Have Your Say - Henry Bechelet, STRI Agronomist


Changing the Nature of Your Greens
is a paper produced by STRI Agronomist for North and Eastern England, Henry Bechelet.

In his paper Henry is arguing the case for the development of finer grasses in golf greens. According to Henry, with a better understanding of the nature of the environment you, as greenkeepers, can take better control and bring improved quality to your greens. Putting surfaces will play better and be easier to manage if you allow the bents and fescues to dominate.

A detailed explanation of these views, what to consider and advice on how to develop appropriate strategies are outlined in the paper.

Do you agree with Henry or is he way off mark? Perhaps you have a question or comment about his paper.

Click here to view Changing the Nature of Your Greens.

Henry has agreed to respond to any comments and answer all questions
, so Have Your Say below.

Read more articles in Golf, by Editor or from January 2006.

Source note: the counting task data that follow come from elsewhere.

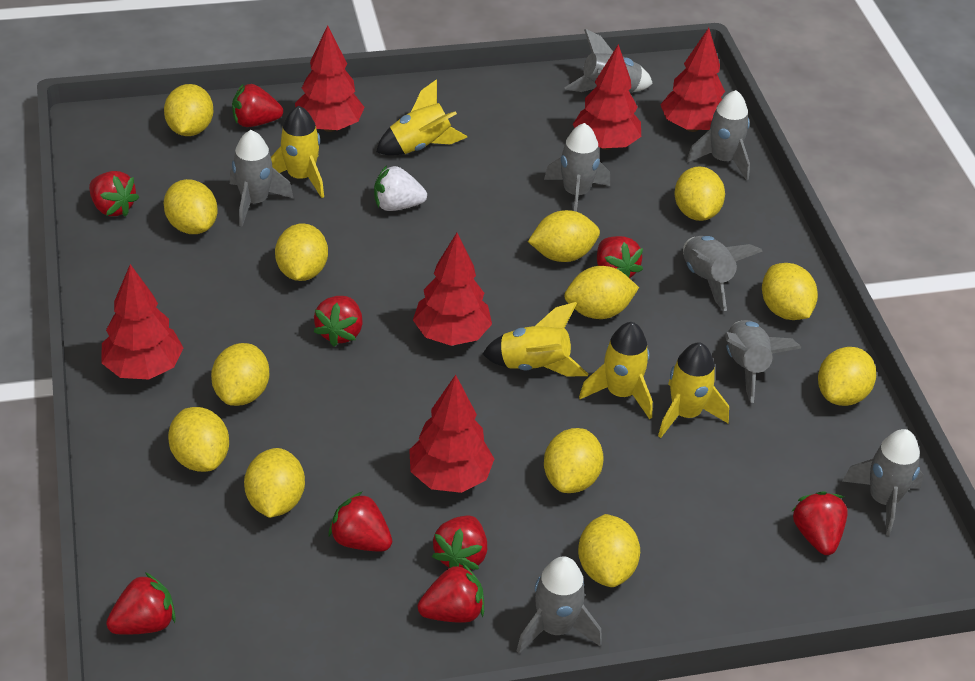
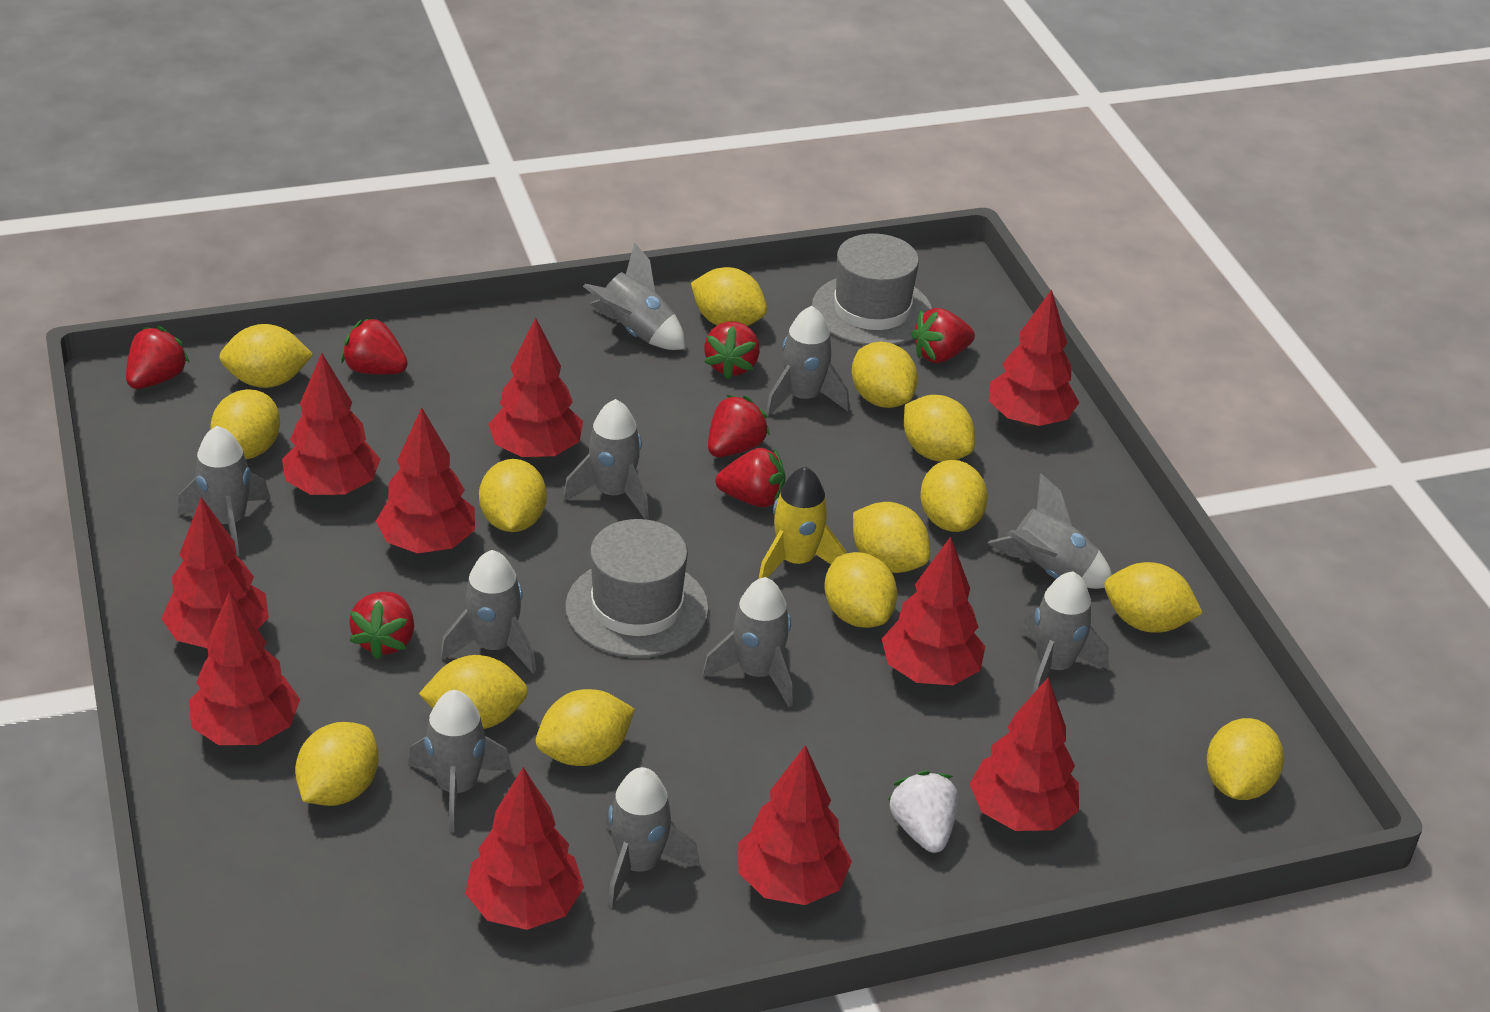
grey hat: none = 0 -> [565,519,709,658] [812,234,932,345] = 2
grey rocket: [230,130,293,227] [517,556,602,653] [544,123,610,212] [564,29,653,92] [683,236,763,311] [687,90,750,181] [725,320,801,403] [843,429,924,536] = 8 -> [178,426,270,556] [408,690,512,833] [440,550,536,674] [563,399,649,520] [583,242,685,350] [606,767,699,908] [702,577,793,707] [766,306,849,416] [988,473,1112,589] [1020,572,1109,696] = 10
red strawberry: [89,171,139,216] [106,572,176,635] [232,83,283,127] [313,296,363,346] [329,491,392,551] [418,563,484,623] [432,515,487,570] [597,236,643,278] [792,491,848,555] = 9 -> [126,326,190,389] [341,317,408,375] [349,592,414,660] [704,322,760,379] [708,395,770,457] [716,448,785,507] [912,308,975,363] = 7
red tree: [101,264,183,380] [295,25,365,132] [409,375,494,493] [413,233,492,346] [573,44,641,150] [660,28,725,132] = 6 -> [161,497,269,648] [189,591,300,745] [282,353,380,496] [376,408,475,553] [465,767,584,930] [488,318,583,459] [738,745,852,905] [882,537,985,685] [970,677,1079,831] [989,289,1079,427] = 10
yellow lemon: [164,84,213,136] [164,179,218,234] [168,407,229,472] [211,343,269,406] [244,448,305,518] [275,223,328,281] [528,210,600,262] [544,428,604,493] [565,266,639,319] [578,514,640,587] [674,166,725,221] [762,263,818,320] [818,347,876,406] = 13 -> [210,389,280,459] [219,324,313,388] [295,722,379,806] [419,655,528,729] [479,459,547,532] [536,689,635,766] [691,267,767,326] [825,552,898,628] [851,342,918,408] [853,502,930,573] [904,395,975,462] [920,460,988,532] [1104,562,1203,633] [1207,718,1284,800] = 14
yellow rocket: [271,106,324,198] [376,79,467,156] [483,302,588,377] [579,322,653,419] [658,342,729,438] = 5 -> [759,467,846,579] = 1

There are 5 comments on this article

lfc 31 Jan 2006 by Paul lowe

Hello henry

I have not had chance to read all your paper. I would like to say that we are currently changing the sward composition of our existing greens from Poa to brown top bent to bent / fescue. This is being acheived over many years, every year the greens are playing that little bit better, they are becoming cheaper to manage, and much much easier to manage. The main point is, my members have not seen a decline in quality - on the contrary, they see only improvements.

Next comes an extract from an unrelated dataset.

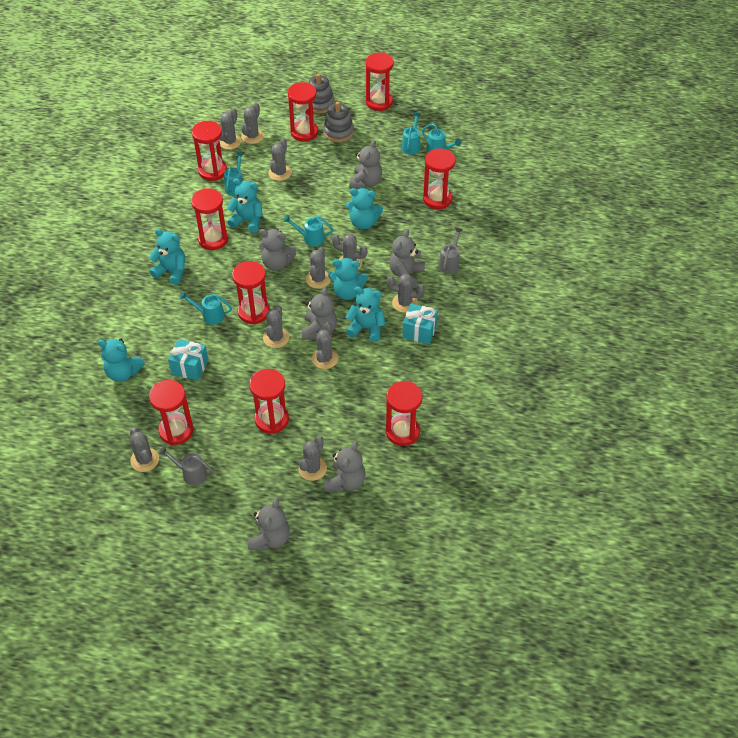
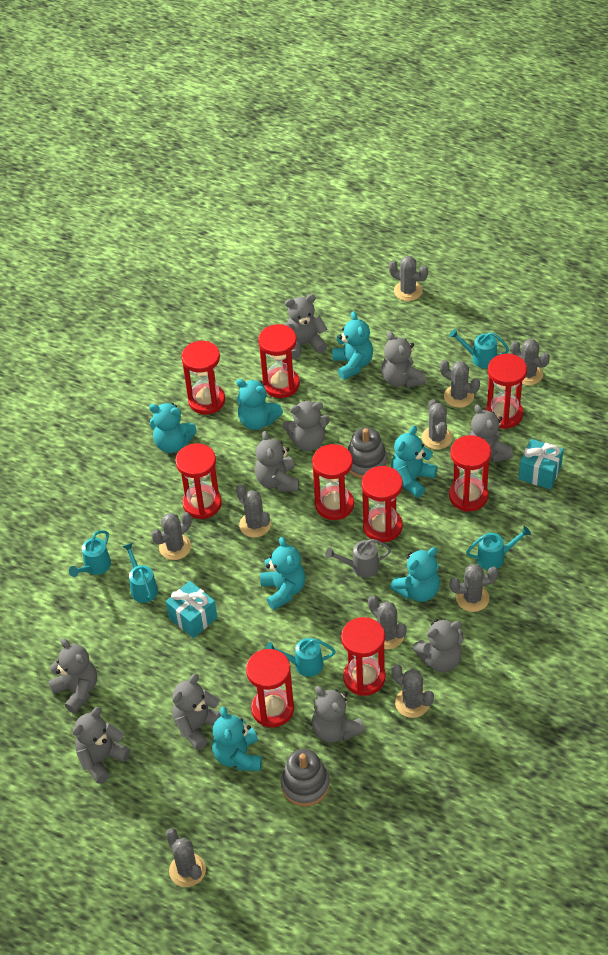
grey teddy bear: [248,498,290,551] [259,229,297,271] [301,287,337,340] [324,441,365,492] [349,140,382,189] [389,229,425,288] = 6 -> [48,638,97,713] [72,707,131,784] [172,674,221,750] [255,431,299,492] [282,401,330,451] [284,294,327,359] [312,686,365,743] [381,331,426,388] [413,619,463,672] [469,404,513,462] = 10
grey watering can: [159,446,214,486] [439,228,463,274] = 2 -> [325,539,391,578] = 1
turquoise teddy bear: [98,338,145,382] [149,229,185,285] [227,179,263,233] [328,258,368,300] [346,188,383,230] [346,287,385,342] = 6 -> [149,403,197,453] [212,707,262,771] [236,379,283,430] [260,537,305,610] [332,311,373,380] [390,547,440,602] [391,426,437,498] = 7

The sustainable golf seminar was truly inspiring. Not rocket science, just a lot of common sense. Basic practical greenkeeping is the way forward. We should listen to what the R&A have to say, not just for the future of British golf, but the moral obligation we have in our environment.
I have sad it before and I will say it again. The current drive for sustainable golf at the moment is very exciting, especially for the Jim Arthur fan club!!
well done to all involved!

1 Feb 2006 by Anthony Asquith

Paul

Get some bloody work done !

Don`t Start paul off on this subject....Lol

Hope you are well

Keep in touch !

thanks

4 Feb 2006 by leslie

great paper i have been doing what you say for the last five years in Luxembourg & we are now starting to see much better putting surfaces. In the begining we had lots of problems from the members, but now they understand and are very positive about the next five years. Keep on preching the traditional method of greenkeeping.

7 Feb 2006 by iantom

Hi Henry,

This is a great paper that explains in plain english how to go about encouraging the promotion of fine grasses over poa annua. I am really surprised that there has not been more reaction to it on this site. Does that mean that the silent majority are already doing what you write about?

I for one would like to see this same paper posted on the BIGGA website to see if will attract more reaction?

Keep up the good work Henry and it was great to finally put a face to the voice at Harrogate.

Regards
Ian

13 Feb 2006 by derekjsmith

I found the article very interesting, and I am very pleased to see the renewed interest in improving the quality of the grasses on golf courses. I have to admit to having a slightly biased view as product manager for DLF and Johnsons seeds.

As the producer of the highest quality seed range in the UK it is always distressing to see so many courses with huge poa content on the greens ,tees and fairways. Managing poa is a very difficult and expensive task. it is also a grass that tends to let the club down at the point of maximum demand, through the summer, when lucrative pay and play and corporate golfers are out in force.

One of the biggest factors affecting specie change on golf courses is the frequency and method of application of overseeding. I have seen many sites where greenkeepers have overseeded once in march or september into a poa ridden, thatchy surface and then told me that overseeding doesnt work! If overseeding is done regularly, with the correct mix, and combined with the management guidelines in Henys article then the results speak for themselves!